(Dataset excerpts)
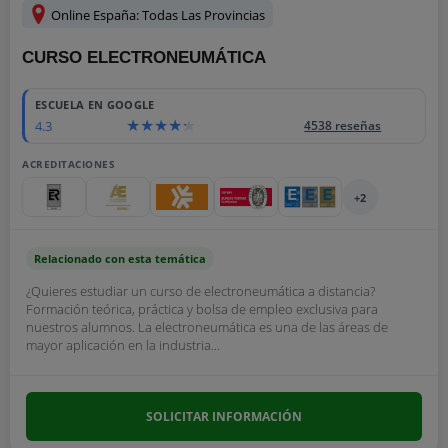
Online España: Todas Las Provincias
CURSO ELECTRONEUMÁTICA
ESCUELA EN GOOGLE
4.3
4538 reseñas
ACREDITACIONES
+2
Relacionado con esta temática
¿Quieres estudiar un curso de electroneumática a distancia?
Formación teórica, práctica y bolsa de empleo exclusiva para
nuestros alumnos. La electroneumática es una de las áreas de
mayor aplicación en la industria...
SOLICITAR INFORMACIÓN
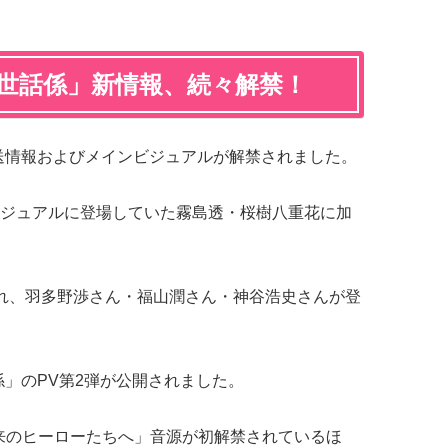
と世話係」新情報、続々解禁！
送情報およびメインビジュアルが解禁されました。
ジュアルに登場していた霧島透・桜樹八重花に加
れ、羽多野渉さん・福山潤さん・神谷浩史さんが登
係」のPV第2弾が公開されました。
来のヒーローたちへ」音源が初解禁されているほ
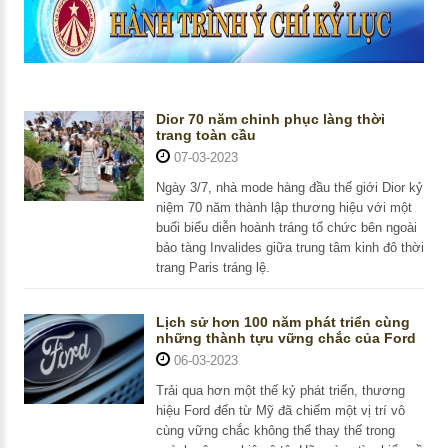
Dior 70 năm chinh phục làng thời
trang toàn cầu
07-03-2023
Ngày 3/7, nhà mode hàng đầu thế giới Dior kỷ
niệm 70 năm thành lập thương hiệu với một
buổi biểu diễn hoành tráng tổ chức bên ngoài
bảo tàng Invalides giữa trung tâm kinh đô thời
trang Paris tráng lệ.
Lịch sử hơn 100 năm phát triển cùng
những thành tựu vững chắc của Ford
06-03-2023
Trải qua hơn một thế kỷ phát triển, thương
hiệu Ford đến từ Mỹ đã chiếm một vị trí vô
cùng vững chắc không thể thay thế trong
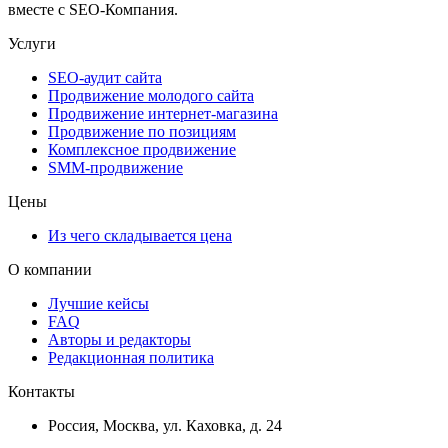
вместе с SEO-Компания.
Услуги
SEO-аудит сайта
Продвижение молодого сайта
Продвижение интернет-магазина
Продвижение по позициям
Комплексное продвижение
SMM-продвижение
Цены
Из чего складывается цена
О компании
Лучшие кейсы
FAQ
Авторы и редакторы
Редакционная политика
Контакты
Россия, Москва, ул. Каховка, д. 24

To do: For the word "сайта", return every line of the records that holds it.

Written answer:
SEO-аудит сайта
Продвижение молодого сайта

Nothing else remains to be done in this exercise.